=== JOB ===
Within the records below, reproduce without change the lines from the line that has "[95,97,105,106] it ->" through the line that has "[237,321,393,335] WUNDERWUZZI, LLC", and only those.

=== INPUT DATA ===
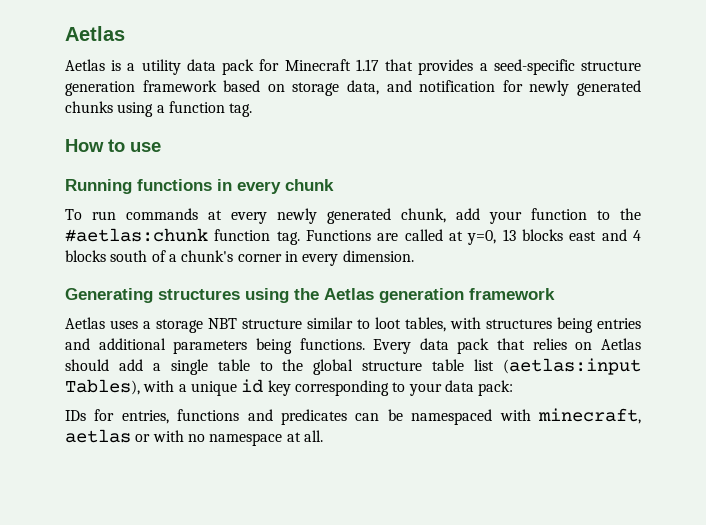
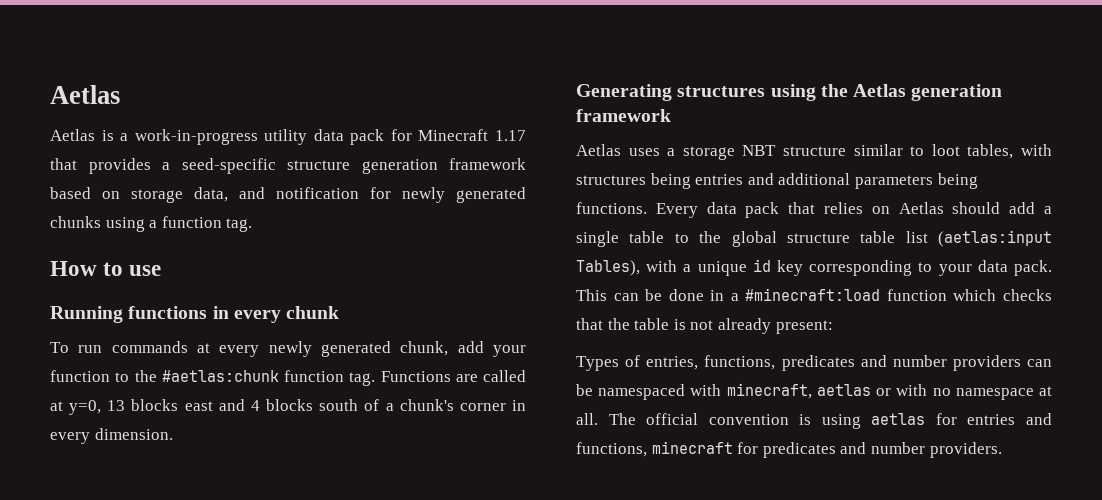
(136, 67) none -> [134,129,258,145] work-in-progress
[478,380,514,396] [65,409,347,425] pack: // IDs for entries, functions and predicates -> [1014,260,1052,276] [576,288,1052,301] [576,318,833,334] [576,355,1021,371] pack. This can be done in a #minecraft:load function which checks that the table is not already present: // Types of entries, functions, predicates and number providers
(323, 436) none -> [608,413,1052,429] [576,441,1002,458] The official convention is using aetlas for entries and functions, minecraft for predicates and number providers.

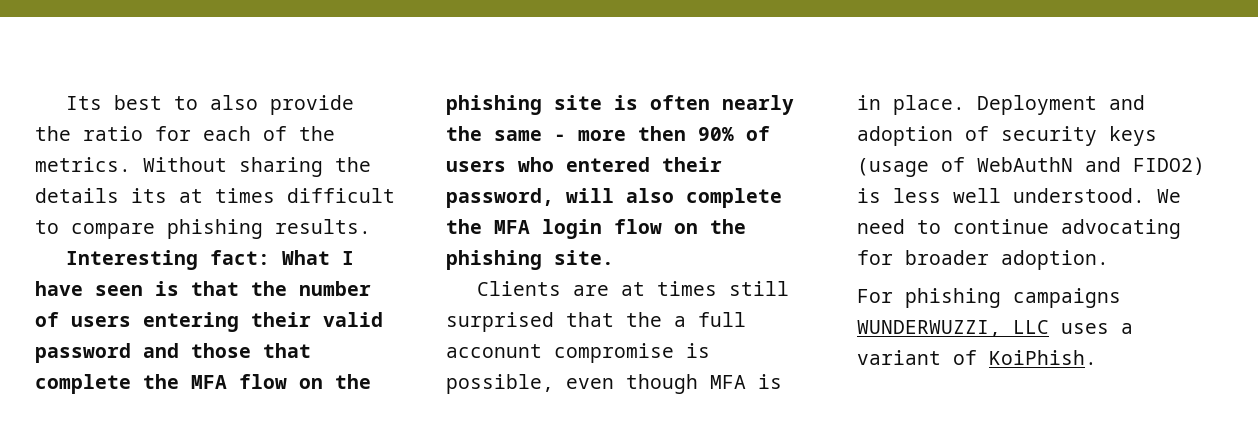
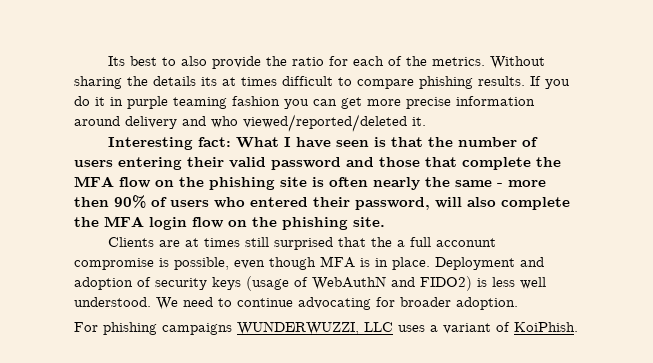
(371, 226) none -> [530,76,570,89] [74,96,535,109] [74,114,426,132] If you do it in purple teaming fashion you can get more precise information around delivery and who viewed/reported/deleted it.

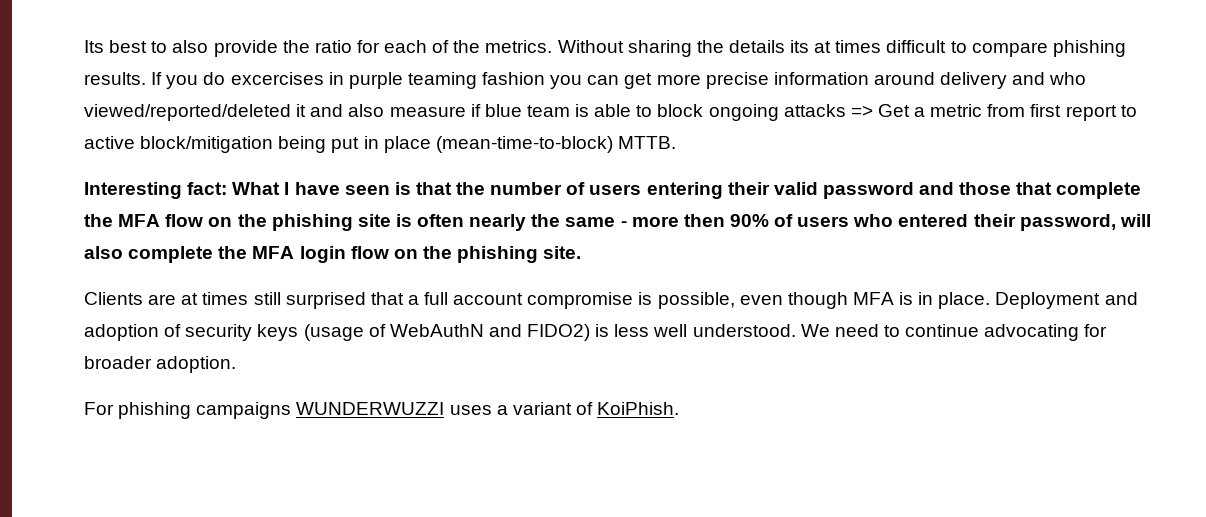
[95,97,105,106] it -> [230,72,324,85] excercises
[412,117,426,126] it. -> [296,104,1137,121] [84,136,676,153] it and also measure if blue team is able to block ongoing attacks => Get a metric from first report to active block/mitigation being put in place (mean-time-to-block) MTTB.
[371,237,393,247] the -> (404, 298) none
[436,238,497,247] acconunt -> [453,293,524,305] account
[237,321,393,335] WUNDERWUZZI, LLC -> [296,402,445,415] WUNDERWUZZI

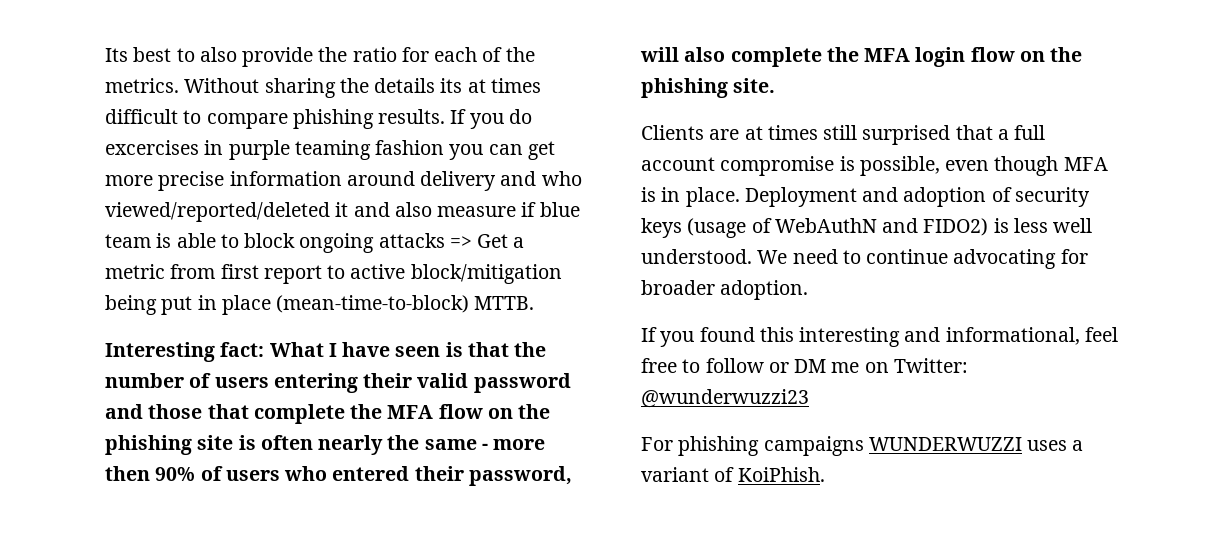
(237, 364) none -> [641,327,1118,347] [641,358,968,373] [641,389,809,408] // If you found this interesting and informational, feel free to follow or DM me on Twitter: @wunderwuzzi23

=== REPLY TO THE TASK ===
[95,97,105,106] it -> [230,72,324,85] excercises
[412,117,426,126] it. -> [296,104,1137,121] [84,136,676,153] it and also measure if blue team is able to block ongoing attacks => Get a metric from first report to active block/mitigation being put in place (mean-time-to-block) MTTB.
[371,237,393,247] the -> (404, 298) none
[436,238,497,247] acconunt -> [453,293,524,305] account
[237,321,393,335] WUNDERWUZZI, LLC -> [296,402,445,415] WUNDERWUZZI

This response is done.